[Opening Data records section]

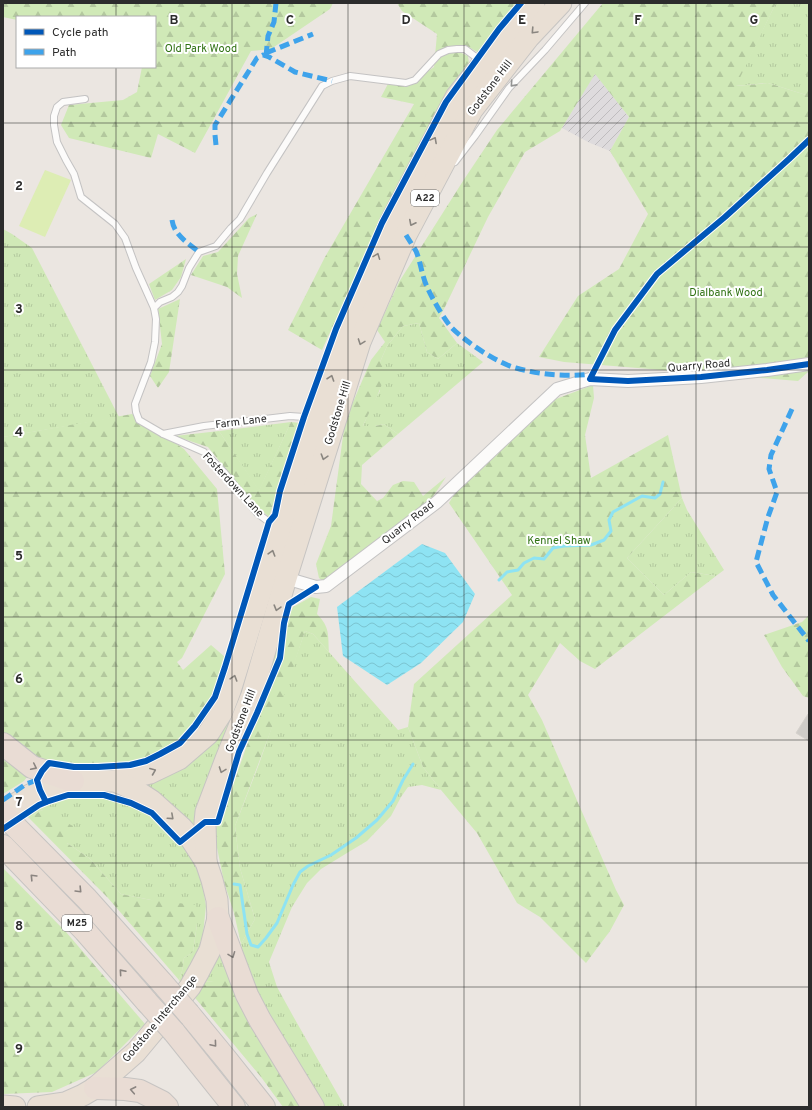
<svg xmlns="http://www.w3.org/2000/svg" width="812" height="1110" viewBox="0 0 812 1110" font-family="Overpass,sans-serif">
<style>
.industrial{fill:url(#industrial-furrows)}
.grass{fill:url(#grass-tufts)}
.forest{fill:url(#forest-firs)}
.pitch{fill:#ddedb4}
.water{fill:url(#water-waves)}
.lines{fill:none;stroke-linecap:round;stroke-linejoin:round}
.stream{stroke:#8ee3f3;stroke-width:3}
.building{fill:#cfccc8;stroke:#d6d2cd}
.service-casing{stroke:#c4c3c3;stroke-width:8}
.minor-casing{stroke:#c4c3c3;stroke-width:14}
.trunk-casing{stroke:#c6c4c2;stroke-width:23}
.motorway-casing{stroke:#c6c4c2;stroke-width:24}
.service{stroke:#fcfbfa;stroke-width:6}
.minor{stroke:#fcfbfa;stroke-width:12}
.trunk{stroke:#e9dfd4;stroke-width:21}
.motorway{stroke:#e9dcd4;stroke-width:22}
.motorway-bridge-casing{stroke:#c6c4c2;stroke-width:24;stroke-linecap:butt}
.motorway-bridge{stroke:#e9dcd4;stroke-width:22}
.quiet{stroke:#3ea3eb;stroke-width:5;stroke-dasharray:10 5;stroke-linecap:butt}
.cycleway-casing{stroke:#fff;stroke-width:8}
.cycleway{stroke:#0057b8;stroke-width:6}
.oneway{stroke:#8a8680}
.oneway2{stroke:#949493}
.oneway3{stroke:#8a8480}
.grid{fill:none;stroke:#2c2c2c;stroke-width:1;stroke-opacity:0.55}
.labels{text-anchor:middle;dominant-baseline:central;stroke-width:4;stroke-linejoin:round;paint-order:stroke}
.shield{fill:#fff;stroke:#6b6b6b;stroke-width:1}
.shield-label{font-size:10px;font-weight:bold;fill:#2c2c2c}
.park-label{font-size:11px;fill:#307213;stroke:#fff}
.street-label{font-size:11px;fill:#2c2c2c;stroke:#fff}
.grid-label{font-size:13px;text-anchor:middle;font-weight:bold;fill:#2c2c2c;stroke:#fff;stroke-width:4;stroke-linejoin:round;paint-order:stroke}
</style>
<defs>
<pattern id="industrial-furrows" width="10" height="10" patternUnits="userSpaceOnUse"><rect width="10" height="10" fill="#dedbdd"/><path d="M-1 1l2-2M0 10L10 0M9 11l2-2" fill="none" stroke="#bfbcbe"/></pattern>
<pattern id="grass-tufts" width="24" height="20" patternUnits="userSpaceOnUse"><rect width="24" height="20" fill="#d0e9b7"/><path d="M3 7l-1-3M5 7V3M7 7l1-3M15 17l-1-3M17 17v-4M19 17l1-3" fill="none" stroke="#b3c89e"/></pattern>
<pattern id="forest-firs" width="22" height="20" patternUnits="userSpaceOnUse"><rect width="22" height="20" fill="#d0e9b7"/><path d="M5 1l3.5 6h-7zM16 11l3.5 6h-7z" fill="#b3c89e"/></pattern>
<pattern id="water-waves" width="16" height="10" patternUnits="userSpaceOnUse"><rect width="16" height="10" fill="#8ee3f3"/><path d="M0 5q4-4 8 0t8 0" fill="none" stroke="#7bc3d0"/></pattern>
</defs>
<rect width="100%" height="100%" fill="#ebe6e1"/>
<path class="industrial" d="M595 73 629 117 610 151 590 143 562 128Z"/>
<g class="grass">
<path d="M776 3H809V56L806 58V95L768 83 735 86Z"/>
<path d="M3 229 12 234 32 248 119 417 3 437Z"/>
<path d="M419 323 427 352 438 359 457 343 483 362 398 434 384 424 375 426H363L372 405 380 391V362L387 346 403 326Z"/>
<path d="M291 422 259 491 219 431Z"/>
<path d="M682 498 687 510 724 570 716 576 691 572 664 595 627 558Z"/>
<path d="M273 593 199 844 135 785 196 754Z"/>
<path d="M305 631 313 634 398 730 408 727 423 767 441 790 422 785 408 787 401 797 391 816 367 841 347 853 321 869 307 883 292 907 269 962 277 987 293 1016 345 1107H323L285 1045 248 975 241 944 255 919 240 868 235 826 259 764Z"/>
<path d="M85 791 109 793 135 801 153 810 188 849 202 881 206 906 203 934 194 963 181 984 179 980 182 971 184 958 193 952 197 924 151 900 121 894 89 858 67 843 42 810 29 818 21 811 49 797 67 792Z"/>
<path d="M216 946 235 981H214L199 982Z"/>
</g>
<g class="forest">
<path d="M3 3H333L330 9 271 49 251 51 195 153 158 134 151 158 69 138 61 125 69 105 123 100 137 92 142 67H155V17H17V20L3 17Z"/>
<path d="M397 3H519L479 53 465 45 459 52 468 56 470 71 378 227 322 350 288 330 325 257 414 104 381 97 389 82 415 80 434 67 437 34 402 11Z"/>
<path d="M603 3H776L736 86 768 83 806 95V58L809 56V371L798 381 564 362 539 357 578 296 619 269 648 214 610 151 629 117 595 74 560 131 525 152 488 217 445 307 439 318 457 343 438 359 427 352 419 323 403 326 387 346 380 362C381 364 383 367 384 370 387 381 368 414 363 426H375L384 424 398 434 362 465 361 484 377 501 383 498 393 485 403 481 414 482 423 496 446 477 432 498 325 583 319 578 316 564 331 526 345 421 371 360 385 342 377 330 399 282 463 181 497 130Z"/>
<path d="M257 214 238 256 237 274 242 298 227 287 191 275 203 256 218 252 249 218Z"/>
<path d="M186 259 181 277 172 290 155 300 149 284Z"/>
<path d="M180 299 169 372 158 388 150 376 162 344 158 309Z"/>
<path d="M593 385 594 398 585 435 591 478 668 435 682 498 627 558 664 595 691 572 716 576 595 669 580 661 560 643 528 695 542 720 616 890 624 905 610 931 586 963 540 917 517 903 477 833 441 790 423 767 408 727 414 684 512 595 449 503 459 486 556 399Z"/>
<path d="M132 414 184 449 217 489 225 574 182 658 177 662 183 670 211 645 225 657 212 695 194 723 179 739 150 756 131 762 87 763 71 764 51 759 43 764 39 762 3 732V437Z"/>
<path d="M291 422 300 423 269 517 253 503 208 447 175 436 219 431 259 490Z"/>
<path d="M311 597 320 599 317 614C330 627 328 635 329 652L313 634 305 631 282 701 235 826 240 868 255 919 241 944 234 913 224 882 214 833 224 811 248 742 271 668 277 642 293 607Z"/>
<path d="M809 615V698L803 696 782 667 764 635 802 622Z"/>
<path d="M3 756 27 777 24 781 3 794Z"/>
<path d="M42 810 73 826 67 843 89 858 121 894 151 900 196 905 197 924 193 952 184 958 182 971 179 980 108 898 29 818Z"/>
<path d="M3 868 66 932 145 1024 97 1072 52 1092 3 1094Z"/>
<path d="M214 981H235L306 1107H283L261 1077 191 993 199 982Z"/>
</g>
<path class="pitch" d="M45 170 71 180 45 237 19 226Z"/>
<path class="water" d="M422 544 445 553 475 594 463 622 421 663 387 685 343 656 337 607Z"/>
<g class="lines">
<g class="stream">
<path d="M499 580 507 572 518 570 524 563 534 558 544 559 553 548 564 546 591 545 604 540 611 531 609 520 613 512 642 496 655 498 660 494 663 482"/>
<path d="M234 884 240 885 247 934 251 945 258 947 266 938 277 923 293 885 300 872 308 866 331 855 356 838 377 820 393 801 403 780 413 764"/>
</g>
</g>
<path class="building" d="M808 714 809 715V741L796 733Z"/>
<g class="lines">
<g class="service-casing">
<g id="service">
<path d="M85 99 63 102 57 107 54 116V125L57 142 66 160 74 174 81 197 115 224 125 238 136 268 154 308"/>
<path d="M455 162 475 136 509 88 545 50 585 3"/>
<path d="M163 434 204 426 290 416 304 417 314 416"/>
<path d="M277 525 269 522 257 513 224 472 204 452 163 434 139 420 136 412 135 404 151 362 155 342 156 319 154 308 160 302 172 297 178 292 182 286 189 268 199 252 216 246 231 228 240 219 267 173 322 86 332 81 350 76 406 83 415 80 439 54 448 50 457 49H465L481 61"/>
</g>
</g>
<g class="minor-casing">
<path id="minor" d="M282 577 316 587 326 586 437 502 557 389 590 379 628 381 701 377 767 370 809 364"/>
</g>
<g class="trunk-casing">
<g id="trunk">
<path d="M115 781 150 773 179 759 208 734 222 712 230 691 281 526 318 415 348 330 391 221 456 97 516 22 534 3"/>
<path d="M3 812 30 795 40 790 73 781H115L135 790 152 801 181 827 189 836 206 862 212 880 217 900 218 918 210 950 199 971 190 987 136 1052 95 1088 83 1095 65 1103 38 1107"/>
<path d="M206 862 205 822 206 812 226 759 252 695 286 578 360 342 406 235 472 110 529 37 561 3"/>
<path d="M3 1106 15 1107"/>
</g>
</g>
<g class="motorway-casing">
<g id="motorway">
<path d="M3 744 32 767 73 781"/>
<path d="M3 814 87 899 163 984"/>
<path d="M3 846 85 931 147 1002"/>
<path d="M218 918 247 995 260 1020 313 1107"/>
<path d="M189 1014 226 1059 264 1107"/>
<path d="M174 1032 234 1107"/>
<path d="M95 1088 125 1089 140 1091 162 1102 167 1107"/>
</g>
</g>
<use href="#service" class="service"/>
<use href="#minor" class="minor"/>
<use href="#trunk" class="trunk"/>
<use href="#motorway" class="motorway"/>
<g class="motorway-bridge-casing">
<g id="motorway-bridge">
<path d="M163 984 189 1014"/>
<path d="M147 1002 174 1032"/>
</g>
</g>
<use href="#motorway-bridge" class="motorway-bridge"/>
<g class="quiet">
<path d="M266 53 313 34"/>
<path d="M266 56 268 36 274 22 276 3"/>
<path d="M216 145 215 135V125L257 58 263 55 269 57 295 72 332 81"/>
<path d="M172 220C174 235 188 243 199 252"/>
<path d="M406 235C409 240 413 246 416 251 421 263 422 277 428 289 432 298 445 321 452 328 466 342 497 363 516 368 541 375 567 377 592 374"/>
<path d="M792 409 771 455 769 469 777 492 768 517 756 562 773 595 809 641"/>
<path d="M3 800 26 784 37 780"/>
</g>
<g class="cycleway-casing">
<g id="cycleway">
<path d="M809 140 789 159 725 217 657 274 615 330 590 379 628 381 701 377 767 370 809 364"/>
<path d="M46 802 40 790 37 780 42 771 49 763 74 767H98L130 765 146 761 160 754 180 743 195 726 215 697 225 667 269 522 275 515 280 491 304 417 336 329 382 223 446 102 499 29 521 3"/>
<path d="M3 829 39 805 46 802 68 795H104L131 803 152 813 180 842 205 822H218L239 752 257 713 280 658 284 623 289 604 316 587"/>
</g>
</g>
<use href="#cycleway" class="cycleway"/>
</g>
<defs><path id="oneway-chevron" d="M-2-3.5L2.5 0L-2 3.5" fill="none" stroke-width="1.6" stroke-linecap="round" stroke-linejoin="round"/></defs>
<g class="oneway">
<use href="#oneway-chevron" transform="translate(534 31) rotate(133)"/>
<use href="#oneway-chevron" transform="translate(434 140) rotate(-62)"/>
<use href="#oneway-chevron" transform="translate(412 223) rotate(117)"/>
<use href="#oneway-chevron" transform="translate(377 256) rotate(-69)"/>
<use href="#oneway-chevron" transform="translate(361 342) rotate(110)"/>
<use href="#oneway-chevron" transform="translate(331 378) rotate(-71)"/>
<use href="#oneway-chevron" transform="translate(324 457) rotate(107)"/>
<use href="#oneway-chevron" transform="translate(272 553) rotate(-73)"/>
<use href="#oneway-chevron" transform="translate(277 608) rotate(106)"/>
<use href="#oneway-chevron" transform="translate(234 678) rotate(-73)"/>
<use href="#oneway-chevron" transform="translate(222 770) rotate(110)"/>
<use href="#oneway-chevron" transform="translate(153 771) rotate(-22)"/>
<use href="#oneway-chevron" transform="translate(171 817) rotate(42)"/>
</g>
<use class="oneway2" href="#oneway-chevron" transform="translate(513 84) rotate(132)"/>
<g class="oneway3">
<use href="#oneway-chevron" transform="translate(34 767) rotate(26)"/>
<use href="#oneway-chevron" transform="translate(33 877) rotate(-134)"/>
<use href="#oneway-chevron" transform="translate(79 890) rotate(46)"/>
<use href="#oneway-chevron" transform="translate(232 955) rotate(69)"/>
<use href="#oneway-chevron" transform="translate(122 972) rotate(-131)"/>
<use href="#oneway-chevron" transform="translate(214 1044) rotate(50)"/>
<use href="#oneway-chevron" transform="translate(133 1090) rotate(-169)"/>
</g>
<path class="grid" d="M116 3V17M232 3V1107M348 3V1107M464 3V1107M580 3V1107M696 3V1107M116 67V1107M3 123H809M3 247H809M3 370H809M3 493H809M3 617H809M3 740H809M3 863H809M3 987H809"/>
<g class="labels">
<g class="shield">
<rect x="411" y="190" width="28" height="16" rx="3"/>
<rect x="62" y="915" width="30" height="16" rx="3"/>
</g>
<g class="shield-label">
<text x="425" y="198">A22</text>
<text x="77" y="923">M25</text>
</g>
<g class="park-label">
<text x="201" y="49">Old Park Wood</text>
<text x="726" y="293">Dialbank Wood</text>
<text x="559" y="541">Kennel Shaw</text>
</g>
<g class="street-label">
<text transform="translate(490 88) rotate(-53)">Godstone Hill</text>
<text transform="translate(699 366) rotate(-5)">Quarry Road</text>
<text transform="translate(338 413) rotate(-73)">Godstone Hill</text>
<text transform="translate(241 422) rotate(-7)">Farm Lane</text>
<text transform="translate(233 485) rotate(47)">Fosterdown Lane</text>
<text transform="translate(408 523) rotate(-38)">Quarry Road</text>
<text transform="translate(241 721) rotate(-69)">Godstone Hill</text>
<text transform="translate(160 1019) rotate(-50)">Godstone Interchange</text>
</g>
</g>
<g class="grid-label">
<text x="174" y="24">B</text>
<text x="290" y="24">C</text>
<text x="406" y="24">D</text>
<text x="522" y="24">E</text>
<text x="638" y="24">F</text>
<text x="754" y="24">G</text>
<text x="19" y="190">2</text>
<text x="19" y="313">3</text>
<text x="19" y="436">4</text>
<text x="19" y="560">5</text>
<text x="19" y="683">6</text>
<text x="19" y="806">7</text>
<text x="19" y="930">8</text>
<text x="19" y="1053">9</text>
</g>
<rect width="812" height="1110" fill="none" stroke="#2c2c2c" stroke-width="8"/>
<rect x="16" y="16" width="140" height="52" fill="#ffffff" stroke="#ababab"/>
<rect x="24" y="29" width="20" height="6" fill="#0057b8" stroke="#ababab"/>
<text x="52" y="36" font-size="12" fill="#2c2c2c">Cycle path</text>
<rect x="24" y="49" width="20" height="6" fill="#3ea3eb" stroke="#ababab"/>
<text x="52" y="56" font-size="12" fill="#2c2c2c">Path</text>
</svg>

[Closing Data records section]

*Description of the task*:
Please copy every line of the records above in which "weight" appears.

*Output*:
.shield-label{font-size:10px;font-weight:bold;fill:#2c2c2c}
.grid-label{font-size:13px;text-anchor:middle;font-weight:bold;fill:#2c2c2c;stroke:#fff;stroke-width:4;stroke-linejoin:round;paint-order:stroke}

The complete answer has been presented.